Cedarville University President Thomas White says, “God defined marriage, and no one except the Creator has the right to redefine it.”
When the Supreme Court made the decision to legalize same-sex marriage this summer, it shook many conservative Christian colleges to the core. The decision poses a moral challenge to schools with explicit policies banning same-sex relationships and dating. Other schools, such as Cedarville University, an evangelical Baptist school in Ohio, take it a step further and even prohibit public advocacy on behalf of the LGBTQ community.
Many such schools are in the process of deciding how to publicly affirm where they stand on the same-sex marriage issue.
Dr. Thomas White, Cedarville’s president, drew a clear line in the sand in a school chapel sermon on Sunday. Students returned to the Cedarville campus in mid-August. White said that he was saddened to see rainbow flags flown in celebration across the nation, rainbow lights illuminating the White House at night and rainbows on countless Facebook profiles. The rainbow is a symbol of pride among the LGBTQ community, but in Christian symbolism it has a different meaning, representing God’s covenant with Noah.
“God defined marriage, and no one except the Creator has the right to redefine it,” White said. “Therefore, as long as I serve as the president of Cedarville University, we will contend that marriage that God ordained marriage as one man and one woman in a covenant relationship for life, representing the Gospel union between Christ and the church.”
He described the Supreme Court decision as a “small skirmish” in a larger cosmic battle.
Cedarville and 120 other North American Christian colleges and universities are members of the Council for Christian Colleges and Universities (CCCU), a Washington, D.C.,-based advocacy group. Same-sex marriage is causing a rift among the CCCU’s member institutions. Some schools, like Cedarville, are doubling down on their policy of no tolerance for same-sex relationships, while two of the 123 member institutions have decided to show greater forbearance.
Eastern Mennonite University (EMU) and Goshen College announced on July 20 that they would allow the hiring of faculty and staff in same-sex relationships.
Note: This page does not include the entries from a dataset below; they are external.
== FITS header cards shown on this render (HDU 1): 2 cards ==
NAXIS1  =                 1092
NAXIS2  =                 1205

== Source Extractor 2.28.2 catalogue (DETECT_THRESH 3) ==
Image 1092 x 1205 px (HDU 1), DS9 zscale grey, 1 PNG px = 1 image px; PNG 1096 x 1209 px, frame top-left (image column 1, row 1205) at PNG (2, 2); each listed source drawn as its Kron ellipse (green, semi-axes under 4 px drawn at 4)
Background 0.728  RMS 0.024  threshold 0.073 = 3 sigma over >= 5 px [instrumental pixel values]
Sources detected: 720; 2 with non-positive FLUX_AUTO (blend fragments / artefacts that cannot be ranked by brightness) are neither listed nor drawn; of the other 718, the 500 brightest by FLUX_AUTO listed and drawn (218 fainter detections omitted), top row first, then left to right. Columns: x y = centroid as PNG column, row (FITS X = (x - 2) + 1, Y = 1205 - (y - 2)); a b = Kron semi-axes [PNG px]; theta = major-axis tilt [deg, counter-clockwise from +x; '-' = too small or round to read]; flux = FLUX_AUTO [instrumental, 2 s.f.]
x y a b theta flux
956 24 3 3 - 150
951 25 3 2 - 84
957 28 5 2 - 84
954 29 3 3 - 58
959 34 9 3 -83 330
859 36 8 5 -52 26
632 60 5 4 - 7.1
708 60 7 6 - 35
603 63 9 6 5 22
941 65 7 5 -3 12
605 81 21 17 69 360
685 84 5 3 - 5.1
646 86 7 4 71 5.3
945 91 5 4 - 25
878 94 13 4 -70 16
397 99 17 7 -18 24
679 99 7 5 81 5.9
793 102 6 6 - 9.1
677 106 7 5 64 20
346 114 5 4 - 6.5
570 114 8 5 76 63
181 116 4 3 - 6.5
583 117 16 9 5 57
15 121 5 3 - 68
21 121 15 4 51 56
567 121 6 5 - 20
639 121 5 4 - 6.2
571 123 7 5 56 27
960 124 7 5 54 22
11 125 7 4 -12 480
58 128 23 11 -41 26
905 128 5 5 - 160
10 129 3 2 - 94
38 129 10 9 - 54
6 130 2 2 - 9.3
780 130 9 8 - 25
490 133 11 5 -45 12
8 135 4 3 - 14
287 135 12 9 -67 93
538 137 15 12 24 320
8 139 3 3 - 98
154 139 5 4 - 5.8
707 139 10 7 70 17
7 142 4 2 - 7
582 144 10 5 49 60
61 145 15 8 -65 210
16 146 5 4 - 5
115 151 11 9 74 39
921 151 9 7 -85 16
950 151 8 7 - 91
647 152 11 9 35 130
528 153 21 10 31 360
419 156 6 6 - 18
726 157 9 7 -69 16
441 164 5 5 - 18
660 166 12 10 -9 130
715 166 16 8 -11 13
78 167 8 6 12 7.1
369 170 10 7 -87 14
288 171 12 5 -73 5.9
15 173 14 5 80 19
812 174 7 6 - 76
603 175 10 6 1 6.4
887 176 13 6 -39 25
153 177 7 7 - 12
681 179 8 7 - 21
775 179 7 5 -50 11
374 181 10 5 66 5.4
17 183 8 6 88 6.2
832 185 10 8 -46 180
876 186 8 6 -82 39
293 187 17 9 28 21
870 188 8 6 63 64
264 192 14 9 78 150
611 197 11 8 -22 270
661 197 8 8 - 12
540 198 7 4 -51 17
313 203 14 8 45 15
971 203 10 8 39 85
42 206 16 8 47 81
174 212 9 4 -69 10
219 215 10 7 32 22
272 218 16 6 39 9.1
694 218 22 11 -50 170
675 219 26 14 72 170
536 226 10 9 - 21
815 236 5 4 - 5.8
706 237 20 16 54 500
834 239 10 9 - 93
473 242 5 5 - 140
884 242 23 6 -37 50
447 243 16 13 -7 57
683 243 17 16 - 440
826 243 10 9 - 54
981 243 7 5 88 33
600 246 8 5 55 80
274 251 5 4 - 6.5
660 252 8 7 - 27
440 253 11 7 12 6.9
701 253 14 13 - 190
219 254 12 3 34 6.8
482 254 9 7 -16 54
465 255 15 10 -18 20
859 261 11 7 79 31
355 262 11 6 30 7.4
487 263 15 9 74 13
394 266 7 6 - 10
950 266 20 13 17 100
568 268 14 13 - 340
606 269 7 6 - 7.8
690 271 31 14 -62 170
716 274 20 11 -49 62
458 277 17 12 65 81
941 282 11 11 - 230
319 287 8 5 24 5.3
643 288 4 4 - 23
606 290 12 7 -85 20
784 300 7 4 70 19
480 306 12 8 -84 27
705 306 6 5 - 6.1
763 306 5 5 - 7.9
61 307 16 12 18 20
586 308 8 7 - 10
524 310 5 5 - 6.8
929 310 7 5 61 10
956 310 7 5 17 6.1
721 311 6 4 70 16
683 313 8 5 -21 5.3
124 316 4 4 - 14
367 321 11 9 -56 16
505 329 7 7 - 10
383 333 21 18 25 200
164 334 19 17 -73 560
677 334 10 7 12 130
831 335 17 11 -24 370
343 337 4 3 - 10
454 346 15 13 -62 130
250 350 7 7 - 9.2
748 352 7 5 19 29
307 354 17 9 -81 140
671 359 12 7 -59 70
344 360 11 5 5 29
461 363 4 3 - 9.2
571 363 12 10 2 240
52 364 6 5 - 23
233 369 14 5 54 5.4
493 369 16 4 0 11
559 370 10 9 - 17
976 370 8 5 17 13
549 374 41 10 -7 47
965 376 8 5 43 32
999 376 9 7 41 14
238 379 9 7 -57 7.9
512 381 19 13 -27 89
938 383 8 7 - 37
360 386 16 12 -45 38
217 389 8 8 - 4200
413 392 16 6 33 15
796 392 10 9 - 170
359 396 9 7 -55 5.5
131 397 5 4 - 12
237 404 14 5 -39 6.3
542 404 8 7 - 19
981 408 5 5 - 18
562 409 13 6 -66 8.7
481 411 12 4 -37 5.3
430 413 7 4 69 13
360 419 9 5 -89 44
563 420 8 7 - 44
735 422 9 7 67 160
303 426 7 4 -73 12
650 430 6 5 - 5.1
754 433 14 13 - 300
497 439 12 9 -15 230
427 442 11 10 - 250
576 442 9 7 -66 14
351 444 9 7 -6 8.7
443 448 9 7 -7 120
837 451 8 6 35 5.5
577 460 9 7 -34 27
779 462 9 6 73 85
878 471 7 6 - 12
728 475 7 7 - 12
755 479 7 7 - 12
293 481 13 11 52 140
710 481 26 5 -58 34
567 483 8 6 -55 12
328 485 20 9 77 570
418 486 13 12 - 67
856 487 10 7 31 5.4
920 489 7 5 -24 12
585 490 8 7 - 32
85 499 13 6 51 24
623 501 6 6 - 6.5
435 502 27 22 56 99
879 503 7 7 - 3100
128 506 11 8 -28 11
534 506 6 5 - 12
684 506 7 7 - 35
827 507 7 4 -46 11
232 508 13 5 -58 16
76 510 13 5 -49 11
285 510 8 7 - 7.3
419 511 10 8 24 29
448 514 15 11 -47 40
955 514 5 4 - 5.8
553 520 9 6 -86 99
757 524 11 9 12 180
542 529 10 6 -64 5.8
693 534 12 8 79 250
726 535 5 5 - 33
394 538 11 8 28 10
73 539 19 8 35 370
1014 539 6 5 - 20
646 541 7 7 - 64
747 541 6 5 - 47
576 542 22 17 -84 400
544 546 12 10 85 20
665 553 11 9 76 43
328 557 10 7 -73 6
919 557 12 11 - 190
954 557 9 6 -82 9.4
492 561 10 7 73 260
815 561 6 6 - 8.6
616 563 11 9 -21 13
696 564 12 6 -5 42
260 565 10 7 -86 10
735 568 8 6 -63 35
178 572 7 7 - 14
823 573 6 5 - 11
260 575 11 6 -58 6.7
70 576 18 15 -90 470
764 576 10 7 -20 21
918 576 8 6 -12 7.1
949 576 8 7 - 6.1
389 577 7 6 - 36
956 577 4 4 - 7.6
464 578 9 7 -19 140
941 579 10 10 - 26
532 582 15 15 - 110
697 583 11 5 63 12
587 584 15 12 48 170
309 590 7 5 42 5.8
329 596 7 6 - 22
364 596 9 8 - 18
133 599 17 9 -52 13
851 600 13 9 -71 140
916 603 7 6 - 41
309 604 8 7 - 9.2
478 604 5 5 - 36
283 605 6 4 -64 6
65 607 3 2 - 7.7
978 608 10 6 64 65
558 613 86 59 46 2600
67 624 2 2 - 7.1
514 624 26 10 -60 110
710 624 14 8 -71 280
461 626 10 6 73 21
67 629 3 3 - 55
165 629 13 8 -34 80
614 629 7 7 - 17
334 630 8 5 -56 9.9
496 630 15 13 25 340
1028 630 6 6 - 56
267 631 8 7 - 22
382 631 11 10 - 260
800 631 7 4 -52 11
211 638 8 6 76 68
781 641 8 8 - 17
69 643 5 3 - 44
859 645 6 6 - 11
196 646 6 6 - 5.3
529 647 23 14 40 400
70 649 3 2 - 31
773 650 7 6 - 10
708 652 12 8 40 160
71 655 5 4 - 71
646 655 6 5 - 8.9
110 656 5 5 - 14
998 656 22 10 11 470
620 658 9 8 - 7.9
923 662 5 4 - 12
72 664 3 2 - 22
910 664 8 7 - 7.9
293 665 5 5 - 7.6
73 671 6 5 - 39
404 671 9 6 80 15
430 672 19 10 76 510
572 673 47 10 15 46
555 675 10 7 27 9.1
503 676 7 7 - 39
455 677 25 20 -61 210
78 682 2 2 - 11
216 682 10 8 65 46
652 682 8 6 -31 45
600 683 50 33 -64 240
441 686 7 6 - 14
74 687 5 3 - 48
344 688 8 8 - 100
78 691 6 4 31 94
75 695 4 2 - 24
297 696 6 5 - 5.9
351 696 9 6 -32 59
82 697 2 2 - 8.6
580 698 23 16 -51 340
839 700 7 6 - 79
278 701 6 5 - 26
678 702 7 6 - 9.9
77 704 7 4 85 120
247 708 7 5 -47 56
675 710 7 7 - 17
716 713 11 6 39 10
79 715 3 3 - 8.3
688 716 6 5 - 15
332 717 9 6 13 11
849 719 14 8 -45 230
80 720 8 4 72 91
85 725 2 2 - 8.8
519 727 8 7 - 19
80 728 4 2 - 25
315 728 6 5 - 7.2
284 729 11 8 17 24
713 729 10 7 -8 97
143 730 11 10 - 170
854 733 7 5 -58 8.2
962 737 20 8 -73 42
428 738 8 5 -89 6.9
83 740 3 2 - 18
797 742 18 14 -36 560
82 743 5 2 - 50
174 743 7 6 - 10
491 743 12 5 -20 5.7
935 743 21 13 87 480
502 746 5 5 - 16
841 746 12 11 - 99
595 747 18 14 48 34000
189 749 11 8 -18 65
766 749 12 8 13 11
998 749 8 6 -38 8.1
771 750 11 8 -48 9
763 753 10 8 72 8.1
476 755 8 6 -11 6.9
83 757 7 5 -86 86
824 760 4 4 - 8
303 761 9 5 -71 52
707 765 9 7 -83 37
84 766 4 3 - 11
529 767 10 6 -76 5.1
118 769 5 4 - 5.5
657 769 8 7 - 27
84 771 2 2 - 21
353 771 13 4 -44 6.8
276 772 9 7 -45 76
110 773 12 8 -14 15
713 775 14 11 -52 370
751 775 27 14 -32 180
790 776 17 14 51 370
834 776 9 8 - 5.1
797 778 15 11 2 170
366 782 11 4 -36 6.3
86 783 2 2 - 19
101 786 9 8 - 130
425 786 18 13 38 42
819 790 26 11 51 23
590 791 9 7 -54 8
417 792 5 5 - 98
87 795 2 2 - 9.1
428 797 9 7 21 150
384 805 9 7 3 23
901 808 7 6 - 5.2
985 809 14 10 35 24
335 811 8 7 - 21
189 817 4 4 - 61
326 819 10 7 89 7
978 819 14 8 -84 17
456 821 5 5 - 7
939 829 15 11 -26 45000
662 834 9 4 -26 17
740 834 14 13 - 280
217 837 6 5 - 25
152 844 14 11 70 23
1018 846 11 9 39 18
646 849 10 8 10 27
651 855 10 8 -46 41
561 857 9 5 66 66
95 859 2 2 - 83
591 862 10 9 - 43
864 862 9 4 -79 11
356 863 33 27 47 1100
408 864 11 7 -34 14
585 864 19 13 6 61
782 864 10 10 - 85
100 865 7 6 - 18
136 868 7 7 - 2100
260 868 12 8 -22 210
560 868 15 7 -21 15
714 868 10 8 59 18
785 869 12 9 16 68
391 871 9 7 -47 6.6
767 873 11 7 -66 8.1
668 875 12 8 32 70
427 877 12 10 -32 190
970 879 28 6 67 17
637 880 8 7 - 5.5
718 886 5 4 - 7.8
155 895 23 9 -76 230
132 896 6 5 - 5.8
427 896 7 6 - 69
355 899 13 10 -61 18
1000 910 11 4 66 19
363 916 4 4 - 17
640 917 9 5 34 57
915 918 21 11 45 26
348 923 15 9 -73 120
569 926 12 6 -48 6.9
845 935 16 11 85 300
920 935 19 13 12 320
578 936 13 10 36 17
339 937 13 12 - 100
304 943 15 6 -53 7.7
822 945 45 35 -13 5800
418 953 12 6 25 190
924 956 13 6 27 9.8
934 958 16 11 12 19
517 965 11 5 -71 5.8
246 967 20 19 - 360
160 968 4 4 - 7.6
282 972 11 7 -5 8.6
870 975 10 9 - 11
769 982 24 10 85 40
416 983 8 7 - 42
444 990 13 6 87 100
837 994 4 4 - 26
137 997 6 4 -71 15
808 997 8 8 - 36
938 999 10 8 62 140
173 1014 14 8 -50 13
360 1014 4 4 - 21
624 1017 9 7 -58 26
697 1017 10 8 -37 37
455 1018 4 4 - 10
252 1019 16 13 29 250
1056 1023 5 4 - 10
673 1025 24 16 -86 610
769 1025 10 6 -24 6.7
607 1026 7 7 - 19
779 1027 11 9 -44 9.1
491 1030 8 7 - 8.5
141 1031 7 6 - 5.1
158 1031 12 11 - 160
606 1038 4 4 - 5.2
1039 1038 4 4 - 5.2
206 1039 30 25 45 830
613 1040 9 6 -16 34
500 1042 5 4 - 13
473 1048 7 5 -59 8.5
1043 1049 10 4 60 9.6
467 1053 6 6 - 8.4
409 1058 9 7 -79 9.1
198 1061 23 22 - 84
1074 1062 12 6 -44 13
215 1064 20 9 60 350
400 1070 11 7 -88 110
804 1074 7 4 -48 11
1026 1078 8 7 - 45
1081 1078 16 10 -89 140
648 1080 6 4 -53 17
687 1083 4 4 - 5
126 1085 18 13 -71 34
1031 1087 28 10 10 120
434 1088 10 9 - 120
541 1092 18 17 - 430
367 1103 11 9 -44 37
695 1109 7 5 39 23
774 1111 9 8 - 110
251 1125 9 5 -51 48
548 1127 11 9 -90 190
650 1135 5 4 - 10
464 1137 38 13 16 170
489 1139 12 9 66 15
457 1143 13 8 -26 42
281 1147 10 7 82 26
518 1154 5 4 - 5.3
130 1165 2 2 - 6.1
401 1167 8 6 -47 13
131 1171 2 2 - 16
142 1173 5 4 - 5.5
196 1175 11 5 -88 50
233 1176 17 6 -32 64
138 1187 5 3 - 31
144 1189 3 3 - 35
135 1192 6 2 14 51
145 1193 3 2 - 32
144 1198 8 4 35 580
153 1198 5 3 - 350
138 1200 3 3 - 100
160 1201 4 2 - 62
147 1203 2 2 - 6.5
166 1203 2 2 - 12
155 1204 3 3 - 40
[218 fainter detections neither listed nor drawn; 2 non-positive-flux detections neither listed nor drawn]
The announcement came after four years of careful deliberation timed to coincide with the Mennonite church’s consideration of LGBTQ issues. Both schools are members of the Mennonite Church USA. Previously, LGBTQ faculty and staff could be hired so long as they agreed to remain celibate.
Goshen and EMU were transparent with the CCCU and its member institutions about their years-long process of discernment, but soon after their final decision was announced, other CCCU-member schools began to pressure the organization to immediately revoke Goshen and EMU’s membership. Union College in Tennessee dropped out of the CCCU in early August, with its president expressing frustration that the CCCU had not yet acted. Oklahoma Wesleyan University (OKWU) terminated its relationship with the organization on Monday, citing similar concerns.
“CCCU’s ambivalence in deciding the status of two member institutions that have advised CCCU they will permit same-sex couples to be employed as faculty members indicates to us that it is time for our university to move in a different direction,” OKWU president Dr. Everett Piper said in a statement on Sunday. “We believe in missional clarity and view the defense of the Biblical definition of marriage as an issue of critical importance to Christian colleges.”
The CCCU, for its part, originally said that it would undertake a six-month deliberation process to decide whether EMU and Goshen could become affiliate members, but updated its position Saturday on its website, saying that it will hold a members-only phone call on September 21 to discuss the school’s membership status.
Dr. David Olsen, chair of the communications department at California State University, Los Angeles and a Cedarville alumnus, likened the rift in the CCCU to the “realignment” the Episcopal Church underwent when it consecrated its first openly gay bishop in 2003. “It’s becoming a litmus test for them,” Olsen said.